*About this task*
Please return the records below exactly as they stand, with the pictures removed.

*Data to process*
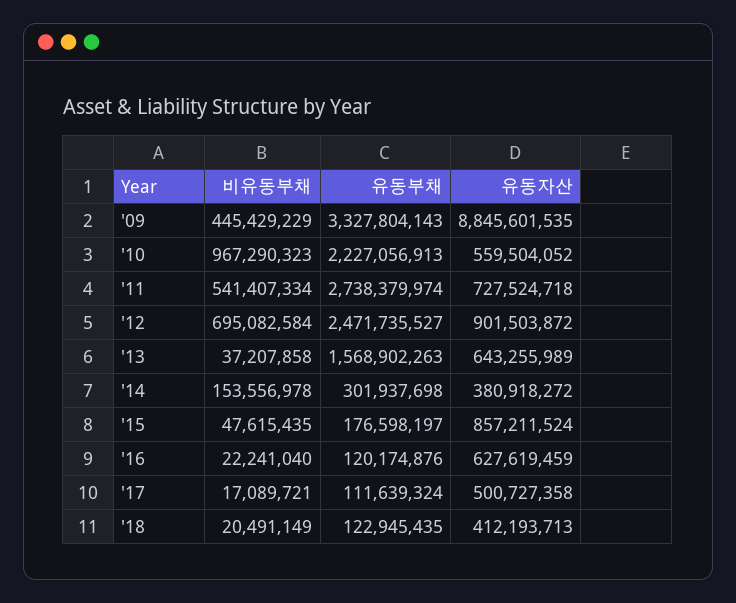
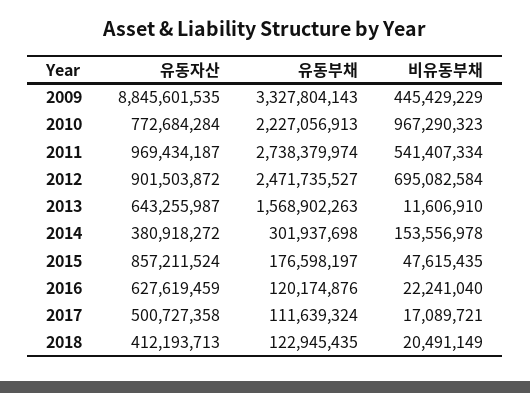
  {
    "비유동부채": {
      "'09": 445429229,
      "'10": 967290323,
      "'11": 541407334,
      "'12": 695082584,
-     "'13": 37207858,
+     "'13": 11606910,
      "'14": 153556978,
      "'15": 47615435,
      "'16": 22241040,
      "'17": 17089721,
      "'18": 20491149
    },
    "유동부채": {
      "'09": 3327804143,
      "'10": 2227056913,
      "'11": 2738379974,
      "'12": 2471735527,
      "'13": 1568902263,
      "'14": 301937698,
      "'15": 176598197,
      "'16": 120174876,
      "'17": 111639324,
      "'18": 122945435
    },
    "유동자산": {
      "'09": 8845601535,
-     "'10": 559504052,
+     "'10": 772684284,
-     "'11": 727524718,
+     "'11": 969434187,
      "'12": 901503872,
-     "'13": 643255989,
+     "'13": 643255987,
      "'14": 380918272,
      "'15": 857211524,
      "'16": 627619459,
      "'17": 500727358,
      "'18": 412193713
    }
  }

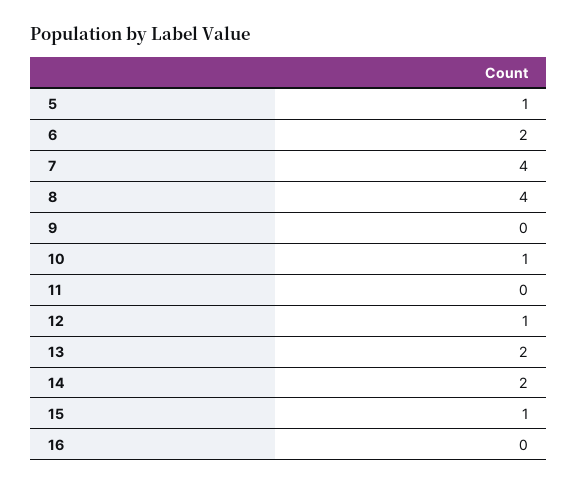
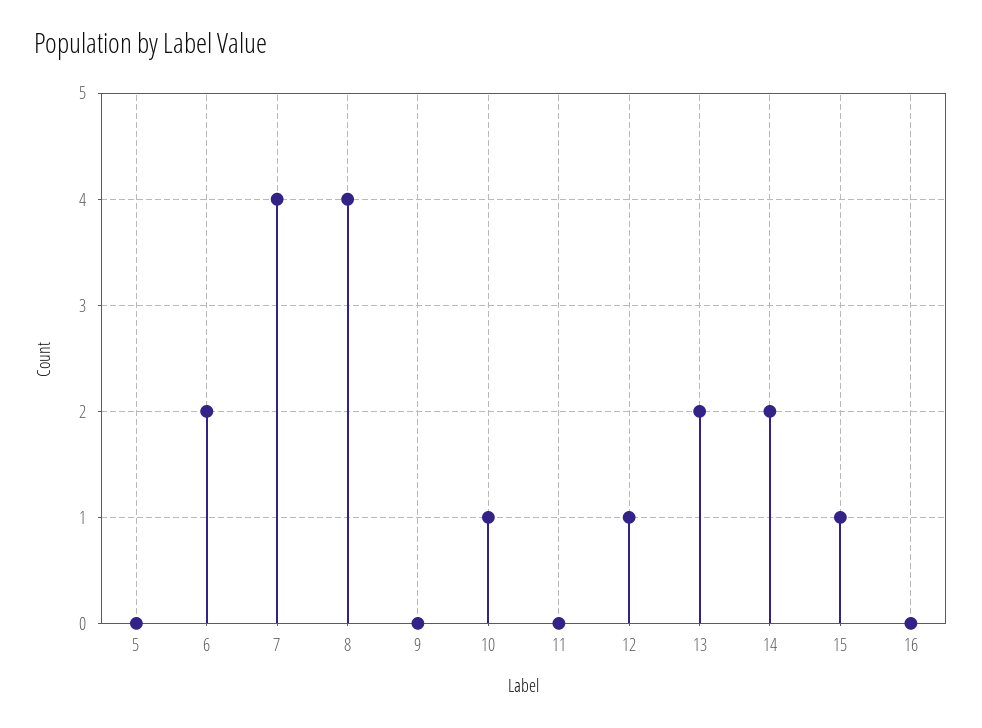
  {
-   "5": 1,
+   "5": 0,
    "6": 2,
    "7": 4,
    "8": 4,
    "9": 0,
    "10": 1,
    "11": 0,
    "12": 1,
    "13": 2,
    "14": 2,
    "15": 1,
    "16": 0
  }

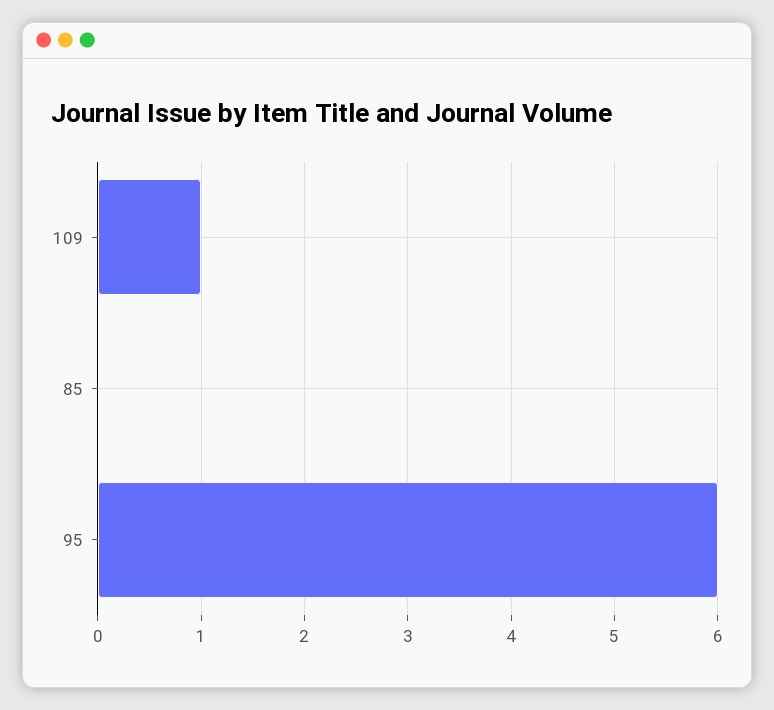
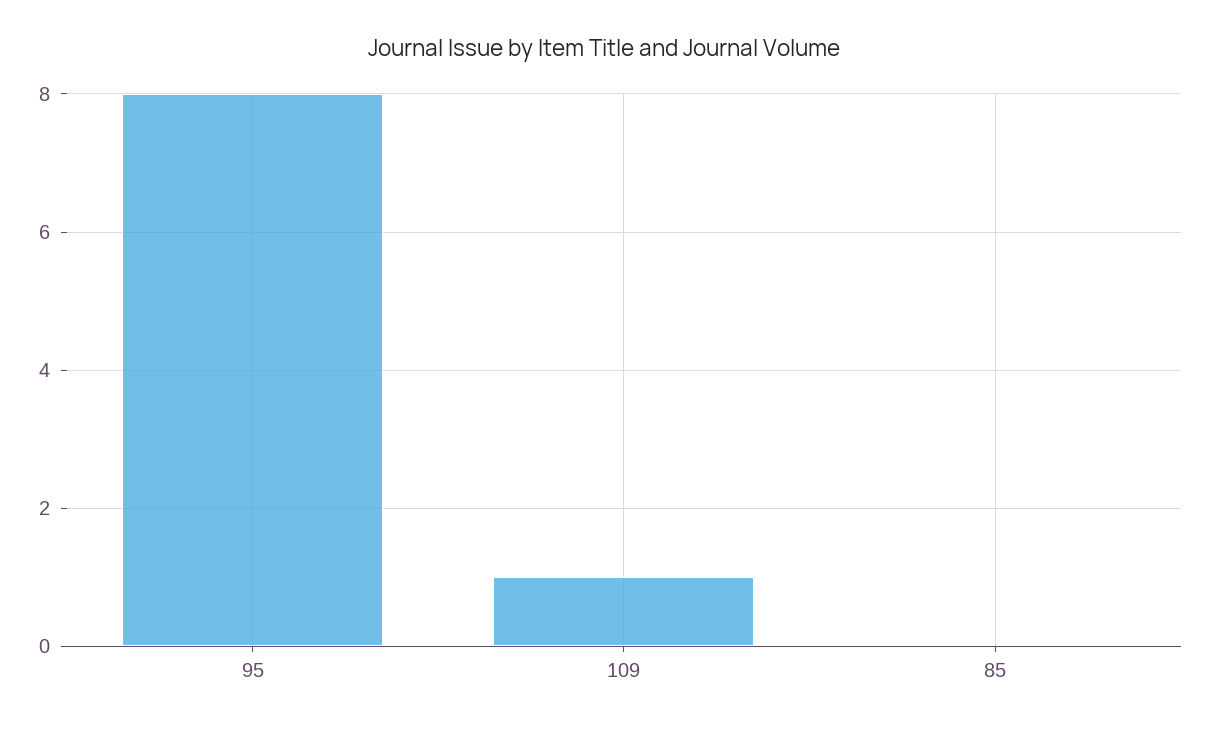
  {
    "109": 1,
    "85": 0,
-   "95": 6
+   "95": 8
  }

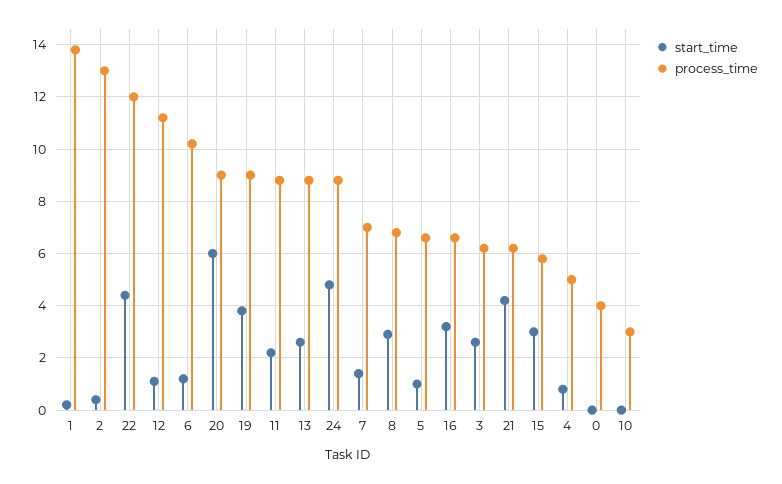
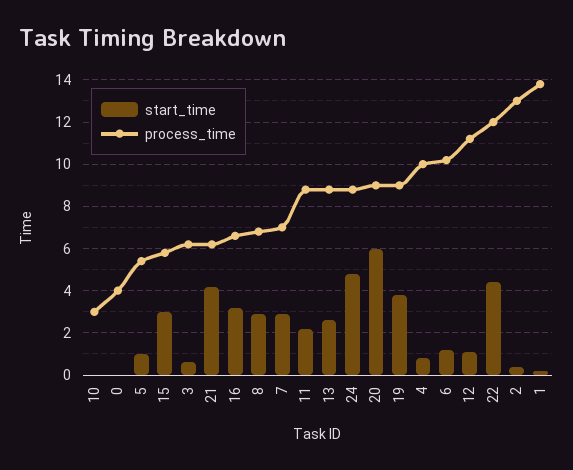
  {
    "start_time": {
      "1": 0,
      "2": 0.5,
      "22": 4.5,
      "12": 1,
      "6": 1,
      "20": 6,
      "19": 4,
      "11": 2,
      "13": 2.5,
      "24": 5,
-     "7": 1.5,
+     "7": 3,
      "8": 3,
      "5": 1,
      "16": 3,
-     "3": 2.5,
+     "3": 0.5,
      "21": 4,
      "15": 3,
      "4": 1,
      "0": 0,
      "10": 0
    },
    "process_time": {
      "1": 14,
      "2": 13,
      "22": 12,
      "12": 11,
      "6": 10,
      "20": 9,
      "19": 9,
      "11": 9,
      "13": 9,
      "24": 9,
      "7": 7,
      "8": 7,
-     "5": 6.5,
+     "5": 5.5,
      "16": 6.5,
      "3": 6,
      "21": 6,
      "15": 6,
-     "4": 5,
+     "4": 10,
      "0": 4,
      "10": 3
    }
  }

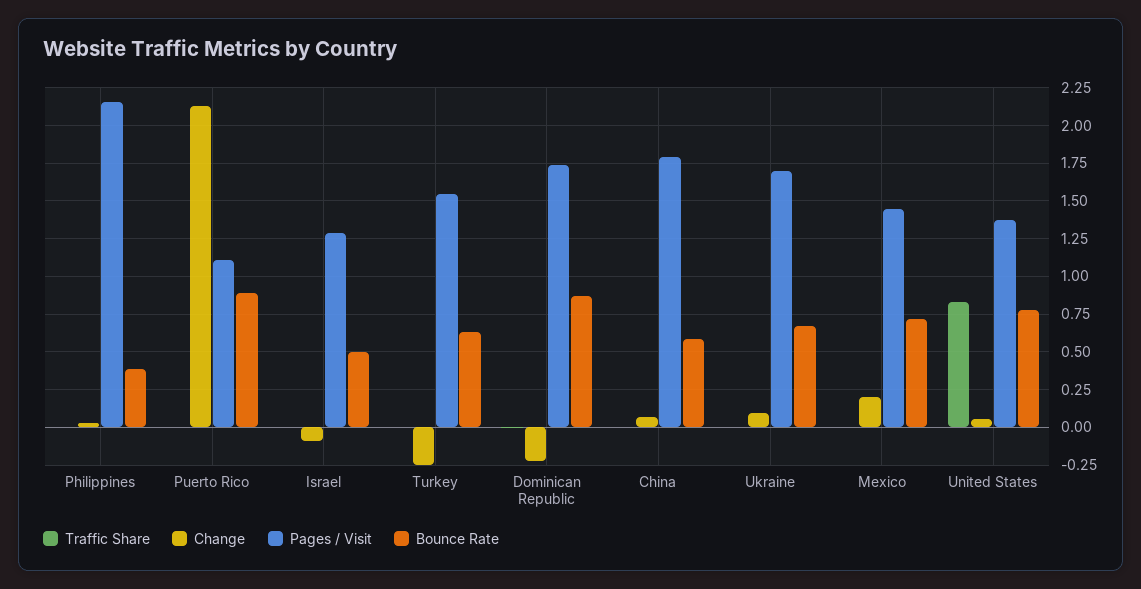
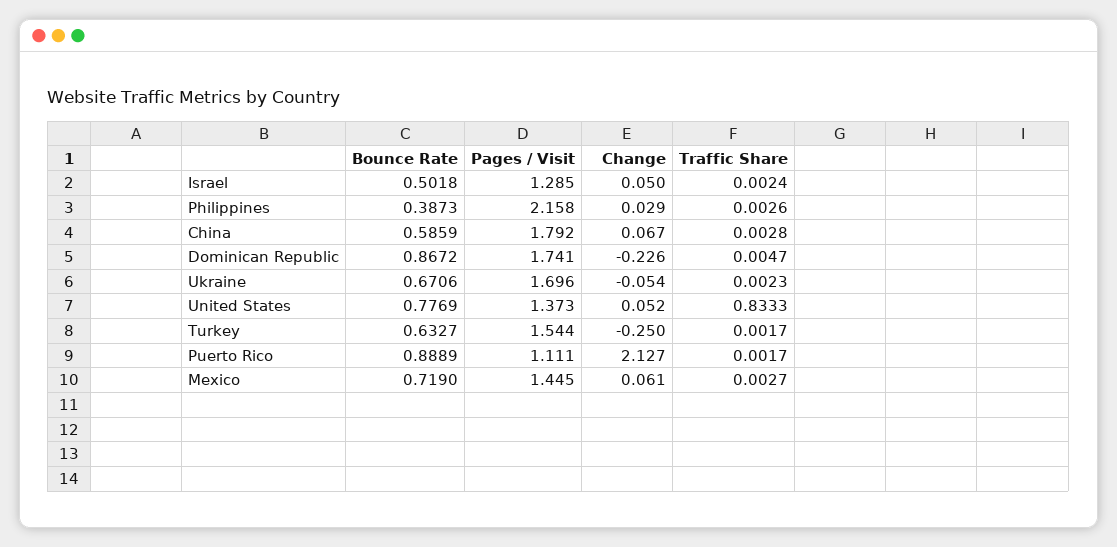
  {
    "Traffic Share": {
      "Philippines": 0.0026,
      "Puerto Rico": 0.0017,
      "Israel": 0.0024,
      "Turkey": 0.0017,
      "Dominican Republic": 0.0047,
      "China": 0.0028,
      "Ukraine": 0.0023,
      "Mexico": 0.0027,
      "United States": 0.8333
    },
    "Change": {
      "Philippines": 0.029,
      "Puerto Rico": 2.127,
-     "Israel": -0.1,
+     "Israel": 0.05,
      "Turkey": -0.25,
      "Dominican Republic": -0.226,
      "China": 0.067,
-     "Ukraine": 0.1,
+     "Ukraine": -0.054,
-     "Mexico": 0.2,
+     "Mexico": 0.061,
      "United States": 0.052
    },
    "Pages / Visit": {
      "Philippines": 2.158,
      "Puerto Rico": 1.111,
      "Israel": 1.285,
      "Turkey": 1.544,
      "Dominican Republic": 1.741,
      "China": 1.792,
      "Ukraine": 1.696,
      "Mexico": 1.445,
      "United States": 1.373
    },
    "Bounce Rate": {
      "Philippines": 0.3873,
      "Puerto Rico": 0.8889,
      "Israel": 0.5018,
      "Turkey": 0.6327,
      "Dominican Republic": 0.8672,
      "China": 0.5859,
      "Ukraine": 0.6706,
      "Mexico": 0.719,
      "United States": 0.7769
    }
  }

*Response box*
  {
    "비유동부채": {
      "'09": 445429229,
      "'10": 967290323,
      "'11": 541407334,
      "'12": 695082584,
-     "'13": 37207858,
+     "'13": 11606910,
      "'14": 153556978,
      "'15": 47615435,
      "'16": 22241040,
      "'17": 17089721,
      "'18": 20491149
    },
    "유동부채": {
      "'09": 3327804143,
      "'10": 2227056913,
      "'11": 2738379974,
      "'12": 2471735527,
      "'13": 1568902263,
      "'14": 301937698,
      "'15": 176598197,
      "'16": 120174876,
      "'17": 111639324,
      "'18": 122945435
    },
    "유동자산": {
      "'09": 8845601535,
-     "'10": 559504052,
+     "'10": 772684284,
-     "'11": 727524718,
+     "'11": 969434187,
      "'12": 901503872,
-     "'13": 643255989,
+     "'13": 643255987,
      "'14": 380918272,
      "'15": 857211524,
      "'16": 627619459,
      "'17": 500727358,
      "'18": 412193713
    }
  }

  {
-   "5": 1,
+   "5": 0,
    "6": 2,
    "7": 4,
    "8": 4,
    "9": 0,
    "10": 1,
    "11": 0,
    "12": 1,
    "13": 2,
    "14": 2,
    "15": 1,
    "16": 0
  }

  {
    "109": 1,
    "85": 0,
-   "95": 6
+   "95": 8
  }

  {
    "start_time": {
      "1": 0,
      "2": 0.5,
      "22": 4.5,
      "12": 1,
      "6": 1,
      "20": 6,
      "19": 4,
      "11": 2,
      "13": 2.5,
      "24": 5,
-     "7": 1.5,
+     "7": 3,
      "8": 3,
      "5": 1,
      "16": 3,
-     "3": 2.5,
+     "3": 0.5,
      "21": 4,
      "15": 3,
      "4": 1,
      "0": 0,
      "10": 0
    },
    "process_time": {
      "1": 14,
      "2": 13,
      "22": 12,
      "12": 11,
      "6": 10,
      "20": 9,
      "19": 9,
      "11": 9,
      "13": 9,
      "24": 9,
      "7": 7,
      "8": 7,
-     "5": 6.5,
+     "5": 5.5,
      "16": 6.5,
      "3": 6,
      "21": 6,
      "15": 6,
-     "4": 5,
+     "4": 10,
      "0": 4,
      "10": 3
    }
  }

  {
    "Traffic Share": {
      "Philippines": 0.0026,
      "Puerto Rico": 0.0017,
      "Israel": 0.0024,
      "Turkey": 0.0017,
      "Dominican Republic": 0.0047,
      "China": 0.0028,
      "Ukraine": 0.0023,
      "Mexico": 0.0027,
      "United States": 0.8333
    },
    "Change": {
      "Philippines": 0.029,
      "Puerto Rico": 2.127,
-     "Israel": -0.1,
+     "Israel": 0.05,
      "Turkey": -0.25,
      "Dominican Republic": -0.226,
      "China": 0.067,
-     "Ukraine": 0.1,
+     "Ukraine": -0.054,
-     "Mexico": 0.2,
+     "Mexico": 0.061,
      "United States": 0.052
    },
    "Pages / Visit": {
      "Philippines": 2.158,
      "Puerto Rico": 1.111,
      "Israel": 1.285,
      "Turkey": 1.544,
      "Dominican Republic": 1.741,
      "China": 1.792,
      "Ukraine": 1.696,
      "Mexico": 1.445,
      "United States": 1.373
    },
    "Bounce Rate": {
      "Philippines": 0.3873,
      "Puerto Rico": 0.8889,
      "Israel": 0.5018,
      "Turkey": 0.6327,
      "Dominican Republic": 0.8672,
      "China": 0.5859,
      "Ukraine": 0.6706,
      "Mexico": 0.719,
      "United States": 0.7769
    }
  }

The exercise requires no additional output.